Profitability of Operations
In a restaurant, the staff are also consumers. Hence, wastage could be high unless properly controlled. The following measures could help:
- Standardize recipes: The exact quantities of each ingredient must be specified for all dishes.
- Control serving portions: The size of portions served must be uniform.
- Minimize wastage: Quality ingredients, proper storage, just in time procurement and standardized preparation practices could mimimize wastage.
- Procure economically: Locate economic sources for quality provisions.
- Control receipts and issues: Receipts of supplies must be checked with orders or invoices. Issues must be properly authorized.
- Monitor consumption: Check the consumption of provisions against the portions sold.
- Check customer payments: Have a lookout area from where you could watch the entire restaurant and leaving customers.
- Train your staff: Provide training in proper food preparation, serving correct portion sizes, looking out for non-paying customers and other cost control practices.
Pricing is another factor that affect profitability. Ensure that prices cover cost of production. Higher priced items might have lower markups and lower priced items higher markups.
Prepare a profitability estimate as follows:
- Estimate Sales: Average spending by each customer multiplied by estimated number of customers at breakfast, lunch and dinner.
- Estimate monthly sales based on number of days the restaurant would be open in the month.
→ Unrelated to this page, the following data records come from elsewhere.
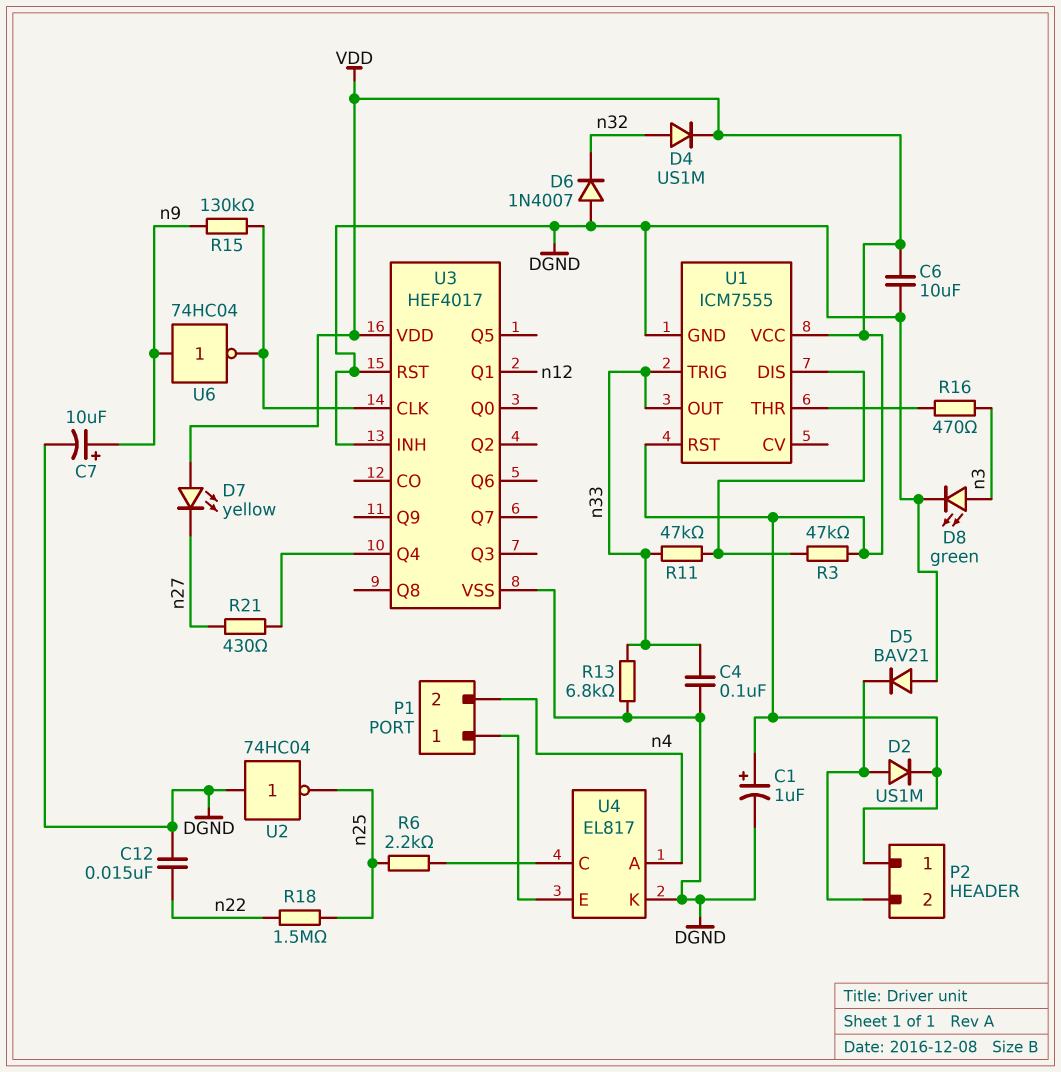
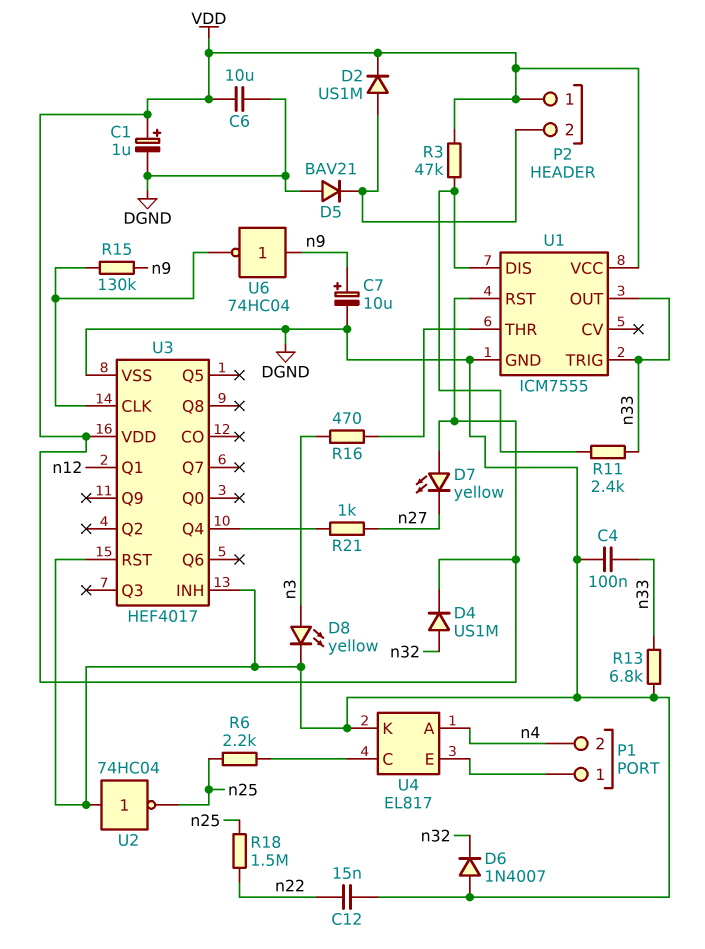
D8: LED green (A n3, K DGND) -> LED yellow (A n3, K DGND)
R11: 47k (U1/DIS, n33) -> 2.4k (U1/DIS, n33)
R21: 430 (U3/Q4, n27) -> 1k (U3/Q4, n27)

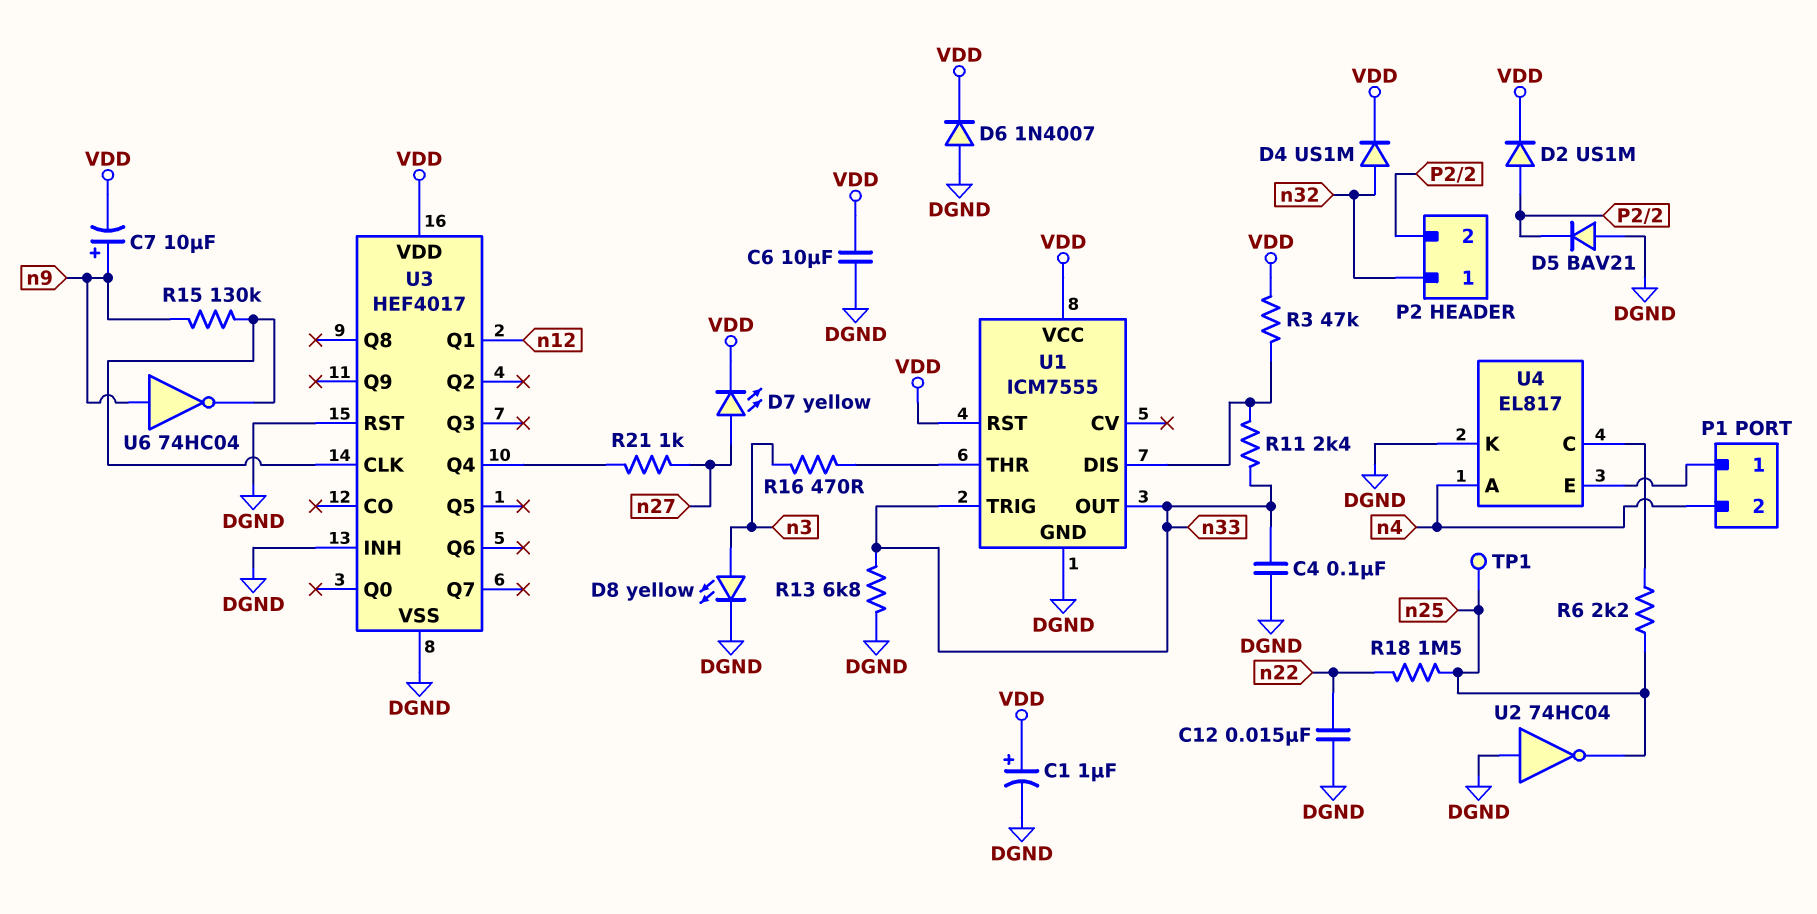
C7: 10uF (plus n9, minus DGND) -> 10uF (plus n9, minus VDD)
D6: diode 1N4007 (A DGND, K n32) -> diode 1N4007 (A DGND, K VDD)
D7: LED yellow (A VDD, K n27) -> LED yellow (A n27, K VDD)
P2 pin 1: VDD -> n32
TP1: none -> test point (n25)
- Compute Costs: Use the standard recipes for each dish, and the numbers of the dishes estimated to be sold, to compute ingredient costs. List other costs like staff pay, rent, power & fuel, repairs & maintenance, rates & taxes, depreciation of equipment, travel and any other.
Finally make your profitablity estimates along the following lines:
|A. Monthly Sales||$$$$$|
|B. Food costs (only ingredients)||$$$$$|
|C. Gross Margin (A minus B)||$$$$$|
|D. Establishment Expenses (including salaries)||$$$$$|
|E. Monthly Net Profit (C minus D)||$$$$$|
The above method of computing profits would give you a clear idea of gross margin i.e. Food sales minus the direct costs of Ingredients. You would have to cover your entire establishment costs, including staff salaries, from this margin.
The financial plan would show the estimated cash outflows and inflows. The outflows would include:
- Costs of starting the restaurant – Premises, equipment, fittings, furniture and furnishings, rent and other deposits, licenses and other preoperational expenses.
- Cash losses during the initial operations to the stage when cash inflows begin to exceed cash outflows. You might not be able to recover your establishment expenses in full until the volume of sales reach the breakeven level.
Summaize the financial estimates. How much money would be needed for long term assets like equipment, furniture and fittings? And how much for working capital to purchase provisions and meet day to day expenses? Prepare statements with full supporting details.
After estimating the above costs, examine the financing options. How much would you be able to bring in from your savings? Who will finance the long term funds requirements? And the short term requirements?
Study this article on Small Business Funding to review financing alternatives and preparation of loan proposals.
There are also specialized financing institutions providing funds for starting a restaurant. Look in the yellow pages or ask your bankers about these institutions. They might be able to provide valuable management guidance as well as funds.